The Sentimeter: 9.22.13
The Sentimeter remains in neutral territory. Two weeks ago, the "dumb money" was extremely bearish, and this was a bull signal. Buying arrived where and when it should have. This past week, Federal Reserve's announcement that they were NOT taking the punch bowl away moved the SP500 to all time highs. The bears of two weeks ago were left on the sidelines hoping to get a dip so they can chase prices higher.
Yet, by the end of the week, didn't it seem like Bernanke fumbled the ball? Why was the taper off the table when he had told the markets for months that they were going to start with a measly $15 billion dollar reduction per month? Is the economy that weak? Has Bernanke lost all credibility? The markets reversed all of the "taper off" gains by the week's end.

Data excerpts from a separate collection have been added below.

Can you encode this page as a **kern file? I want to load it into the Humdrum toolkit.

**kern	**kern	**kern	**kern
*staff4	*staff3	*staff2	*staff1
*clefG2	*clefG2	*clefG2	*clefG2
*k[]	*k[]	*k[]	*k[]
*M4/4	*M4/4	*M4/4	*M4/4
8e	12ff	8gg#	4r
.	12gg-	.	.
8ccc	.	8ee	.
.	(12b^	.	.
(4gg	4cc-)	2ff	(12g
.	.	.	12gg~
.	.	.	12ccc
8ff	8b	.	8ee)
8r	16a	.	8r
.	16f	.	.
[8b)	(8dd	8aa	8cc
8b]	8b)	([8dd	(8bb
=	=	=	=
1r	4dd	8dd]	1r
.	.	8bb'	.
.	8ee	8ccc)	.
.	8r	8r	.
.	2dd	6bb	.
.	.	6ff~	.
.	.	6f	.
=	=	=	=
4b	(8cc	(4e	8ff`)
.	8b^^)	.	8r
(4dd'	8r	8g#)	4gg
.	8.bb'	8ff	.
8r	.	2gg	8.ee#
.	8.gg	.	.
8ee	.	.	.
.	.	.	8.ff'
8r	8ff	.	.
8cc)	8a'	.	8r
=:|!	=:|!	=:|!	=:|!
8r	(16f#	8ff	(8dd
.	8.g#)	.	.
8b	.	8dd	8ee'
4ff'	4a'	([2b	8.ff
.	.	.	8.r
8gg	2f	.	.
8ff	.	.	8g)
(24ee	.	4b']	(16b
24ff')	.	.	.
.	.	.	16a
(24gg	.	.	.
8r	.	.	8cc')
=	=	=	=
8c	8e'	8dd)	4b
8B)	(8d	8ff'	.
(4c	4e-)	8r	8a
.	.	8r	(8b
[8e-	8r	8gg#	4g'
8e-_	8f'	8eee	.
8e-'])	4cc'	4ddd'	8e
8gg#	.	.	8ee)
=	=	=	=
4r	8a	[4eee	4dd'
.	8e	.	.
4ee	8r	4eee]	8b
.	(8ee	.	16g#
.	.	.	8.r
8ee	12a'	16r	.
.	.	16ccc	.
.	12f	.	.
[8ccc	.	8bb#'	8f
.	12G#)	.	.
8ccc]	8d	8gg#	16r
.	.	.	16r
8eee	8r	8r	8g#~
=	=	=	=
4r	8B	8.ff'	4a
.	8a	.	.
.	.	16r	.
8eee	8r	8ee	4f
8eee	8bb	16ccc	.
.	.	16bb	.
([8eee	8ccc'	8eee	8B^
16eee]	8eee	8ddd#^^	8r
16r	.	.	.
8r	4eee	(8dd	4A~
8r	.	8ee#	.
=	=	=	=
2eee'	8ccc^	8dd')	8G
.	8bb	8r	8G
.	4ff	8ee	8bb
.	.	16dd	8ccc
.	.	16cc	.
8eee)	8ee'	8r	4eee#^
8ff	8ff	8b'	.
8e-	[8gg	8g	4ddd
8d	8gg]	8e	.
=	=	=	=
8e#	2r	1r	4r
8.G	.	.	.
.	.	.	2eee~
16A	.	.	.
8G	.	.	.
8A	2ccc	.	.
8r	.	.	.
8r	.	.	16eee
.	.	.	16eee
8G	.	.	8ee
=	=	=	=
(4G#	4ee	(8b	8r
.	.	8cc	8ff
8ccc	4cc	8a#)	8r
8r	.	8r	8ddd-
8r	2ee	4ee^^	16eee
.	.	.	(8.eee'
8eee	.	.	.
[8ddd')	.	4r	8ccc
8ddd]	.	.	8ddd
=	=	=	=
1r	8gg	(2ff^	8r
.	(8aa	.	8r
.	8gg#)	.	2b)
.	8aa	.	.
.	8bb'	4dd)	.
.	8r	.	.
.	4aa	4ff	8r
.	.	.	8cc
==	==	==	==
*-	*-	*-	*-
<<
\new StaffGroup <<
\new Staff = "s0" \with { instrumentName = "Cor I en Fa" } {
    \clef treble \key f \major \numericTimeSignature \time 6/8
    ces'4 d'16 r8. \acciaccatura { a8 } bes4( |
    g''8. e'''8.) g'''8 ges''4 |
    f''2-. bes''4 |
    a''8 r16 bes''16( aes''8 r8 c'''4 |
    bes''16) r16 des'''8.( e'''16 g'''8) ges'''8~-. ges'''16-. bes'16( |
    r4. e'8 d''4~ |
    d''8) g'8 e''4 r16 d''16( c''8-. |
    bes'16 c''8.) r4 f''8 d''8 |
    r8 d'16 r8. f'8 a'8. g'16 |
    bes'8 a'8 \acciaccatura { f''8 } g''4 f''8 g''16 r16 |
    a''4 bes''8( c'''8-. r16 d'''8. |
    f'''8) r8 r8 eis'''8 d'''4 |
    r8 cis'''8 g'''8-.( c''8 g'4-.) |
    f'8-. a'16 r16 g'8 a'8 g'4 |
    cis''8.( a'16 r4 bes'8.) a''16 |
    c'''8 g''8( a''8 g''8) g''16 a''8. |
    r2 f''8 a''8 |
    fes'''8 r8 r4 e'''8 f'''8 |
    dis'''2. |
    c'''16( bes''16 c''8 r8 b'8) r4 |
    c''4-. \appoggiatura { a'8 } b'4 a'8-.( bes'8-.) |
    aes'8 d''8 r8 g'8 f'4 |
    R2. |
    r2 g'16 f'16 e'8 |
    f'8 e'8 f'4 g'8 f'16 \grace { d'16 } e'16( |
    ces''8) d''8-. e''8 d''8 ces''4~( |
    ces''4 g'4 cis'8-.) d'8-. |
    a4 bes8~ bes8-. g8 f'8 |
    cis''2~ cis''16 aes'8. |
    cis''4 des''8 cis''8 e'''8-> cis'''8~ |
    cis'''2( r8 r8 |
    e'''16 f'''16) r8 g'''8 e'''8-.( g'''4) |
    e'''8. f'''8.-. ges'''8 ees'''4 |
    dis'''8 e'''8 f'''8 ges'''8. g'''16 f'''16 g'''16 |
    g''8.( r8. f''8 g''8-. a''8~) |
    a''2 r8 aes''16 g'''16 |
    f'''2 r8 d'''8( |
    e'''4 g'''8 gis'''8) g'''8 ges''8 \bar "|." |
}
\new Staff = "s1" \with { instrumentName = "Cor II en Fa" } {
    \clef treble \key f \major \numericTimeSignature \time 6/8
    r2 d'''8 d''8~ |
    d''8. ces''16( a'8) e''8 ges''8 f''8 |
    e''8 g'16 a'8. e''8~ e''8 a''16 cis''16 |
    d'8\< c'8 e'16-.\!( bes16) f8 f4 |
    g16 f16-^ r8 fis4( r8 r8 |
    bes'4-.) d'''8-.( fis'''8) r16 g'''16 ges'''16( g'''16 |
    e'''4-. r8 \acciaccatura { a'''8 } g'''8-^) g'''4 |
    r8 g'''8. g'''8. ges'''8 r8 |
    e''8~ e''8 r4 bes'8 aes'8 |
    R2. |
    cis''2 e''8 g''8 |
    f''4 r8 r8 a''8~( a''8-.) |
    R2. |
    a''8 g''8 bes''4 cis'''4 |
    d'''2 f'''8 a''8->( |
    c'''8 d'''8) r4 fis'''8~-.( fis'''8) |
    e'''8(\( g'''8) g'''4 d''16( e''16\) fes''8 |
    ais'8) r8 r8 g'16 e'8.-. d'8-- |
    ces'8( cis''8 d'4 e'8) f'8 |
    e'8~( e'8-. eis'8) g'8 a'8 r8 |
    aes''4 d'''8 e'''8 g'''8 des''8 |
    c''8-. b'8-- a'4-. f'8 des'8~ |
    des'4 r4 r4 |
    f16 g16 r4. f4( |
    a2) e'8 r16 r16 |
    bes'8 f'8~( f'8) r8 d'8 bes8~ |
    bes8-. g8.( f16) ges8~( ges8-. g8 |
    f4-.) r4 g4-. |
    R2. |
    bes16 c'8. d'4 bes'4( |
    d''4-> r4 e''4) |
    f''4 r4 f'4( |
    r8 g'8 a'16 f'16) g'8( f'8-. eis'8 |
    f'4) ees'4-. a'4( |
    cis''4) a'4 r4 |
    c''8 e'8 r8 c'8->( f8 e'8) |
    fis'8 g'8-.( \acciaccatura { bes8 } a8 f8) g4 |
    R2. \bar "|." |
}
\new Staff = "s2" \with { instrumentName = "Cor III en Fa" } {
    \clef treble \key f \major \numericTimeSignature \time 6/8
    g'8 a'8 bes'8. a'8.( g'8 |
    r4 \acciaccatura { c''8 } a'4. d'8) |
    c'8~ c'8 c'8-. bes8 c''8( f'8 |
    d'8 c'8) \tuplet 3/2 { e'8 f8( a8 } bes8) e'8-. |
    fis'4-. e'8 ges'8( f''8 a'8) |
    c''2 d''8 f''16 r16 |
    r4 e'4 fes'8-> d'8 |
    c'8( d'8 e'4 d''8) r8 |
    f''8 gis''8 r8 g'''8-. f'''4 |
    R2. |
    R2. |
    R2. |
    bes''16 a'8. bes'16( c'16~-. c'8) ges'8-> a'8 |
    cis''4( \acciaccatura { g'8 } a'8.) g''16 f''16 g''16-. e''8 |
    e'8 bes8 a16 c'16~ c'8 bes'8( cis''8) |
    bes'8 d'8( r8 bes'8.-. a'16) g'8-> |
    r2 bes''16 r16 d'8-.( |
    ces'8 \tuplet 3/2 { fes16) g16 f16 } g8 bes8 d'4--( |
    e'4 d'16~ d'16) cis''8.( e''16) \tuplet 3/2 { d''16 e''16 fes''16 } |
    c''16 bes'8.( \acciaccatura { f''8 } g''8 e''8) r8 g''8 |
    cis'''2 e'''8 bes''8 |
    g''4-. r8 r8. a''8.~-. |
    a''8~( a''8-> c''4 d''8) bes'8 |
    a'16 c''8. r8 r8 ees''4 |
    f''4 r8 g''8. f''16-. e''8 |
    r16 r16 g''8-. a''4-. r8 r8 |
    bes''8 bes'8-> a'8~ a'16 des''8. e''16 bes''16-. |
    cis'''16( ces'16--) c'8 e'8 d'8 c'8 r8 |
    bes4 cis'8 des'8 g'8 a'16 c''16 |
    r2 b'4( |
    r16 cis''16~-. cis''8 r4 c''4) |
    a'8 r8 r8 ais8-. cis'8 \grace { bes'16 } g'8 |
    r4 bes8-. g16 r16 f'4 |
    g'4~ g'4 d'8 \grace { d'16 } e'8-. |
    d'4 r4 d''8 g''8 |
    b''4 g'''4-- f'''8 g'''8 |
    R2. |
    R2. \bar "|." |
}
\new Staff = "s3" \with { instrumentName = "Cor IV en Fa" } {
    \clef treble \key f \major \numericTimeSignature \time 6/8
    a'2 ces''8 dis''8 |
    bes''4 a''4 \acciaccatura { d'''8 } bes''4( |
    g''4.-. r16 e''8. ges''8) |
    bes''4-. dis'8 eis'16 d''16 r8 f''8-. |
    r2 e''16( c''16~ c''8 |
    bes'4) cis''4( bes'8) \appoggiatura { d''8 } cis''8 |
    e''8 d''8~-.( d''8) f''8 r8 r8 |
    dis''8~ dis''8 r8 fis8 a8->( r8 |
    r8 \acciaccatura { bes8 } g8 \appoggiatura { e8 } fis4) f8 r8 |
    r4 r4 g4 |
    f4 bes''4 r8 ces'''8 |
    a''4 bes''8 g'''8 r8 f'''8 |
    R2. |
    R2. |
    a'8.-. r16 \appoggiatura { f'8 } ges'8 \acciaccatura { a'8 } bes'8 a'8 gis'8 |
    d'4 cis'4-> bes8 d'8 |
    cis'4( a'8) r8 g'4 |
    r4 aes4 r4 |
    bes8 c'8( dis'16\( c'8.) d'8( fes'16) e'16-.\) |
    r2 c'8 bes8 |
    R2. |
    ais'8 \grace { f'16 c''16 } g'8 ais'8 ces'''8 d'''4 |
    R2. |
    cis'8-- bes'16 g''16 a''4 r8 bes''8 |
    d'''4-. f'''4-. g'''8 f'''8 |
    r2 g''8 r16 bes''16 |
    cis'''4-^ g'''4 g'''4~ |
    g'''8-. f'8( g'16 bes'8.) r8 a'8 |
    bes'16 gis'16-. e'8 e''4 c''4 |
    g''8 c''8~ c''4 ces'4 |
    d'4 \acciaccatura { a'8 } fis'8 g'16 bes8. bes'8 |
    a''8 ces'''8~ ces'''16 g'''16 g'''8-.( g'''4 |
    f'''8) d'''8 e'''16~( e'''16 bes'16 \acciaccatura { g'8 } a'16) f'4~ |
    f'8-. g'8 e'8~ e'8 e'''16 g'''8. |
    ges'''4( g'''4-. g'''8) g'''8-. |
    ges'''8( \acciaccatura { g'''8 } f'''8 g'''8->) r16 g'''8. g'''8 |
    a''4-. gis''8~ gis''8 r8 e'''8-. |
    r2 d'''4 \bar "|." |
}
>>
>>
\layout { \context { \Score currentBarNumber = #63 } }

While we can speculate what it all means, the truth is that shallow dips, like we had 3 weeks ago, lead to marginal highs at best. It has been nearly 2 years since the last "real" bull signal when investors were extremely bearish. Over the past 2 years, any modest selling has been met with either the introduction of a new Federal Reserve asset purchasing program or the proclamation (i.e., jawboning) that asset purchases will continue essentially forever. The market needs to clear itself of the weak hands, and the best way to accomplish this is selling. Anything short of this will lead to the same old thing -- shallow dips and marginal new highs!!
See the Equity Market Investor Sentimeter below, which is our most comprehensive sentiment indicator. This indicator is constructed from 10 different data series including opinion data (i.e., how do you feel about the market?) as well as money flow data (i.e., where is the money going?). The current state of equity market investor sentiment is NEUTRAL.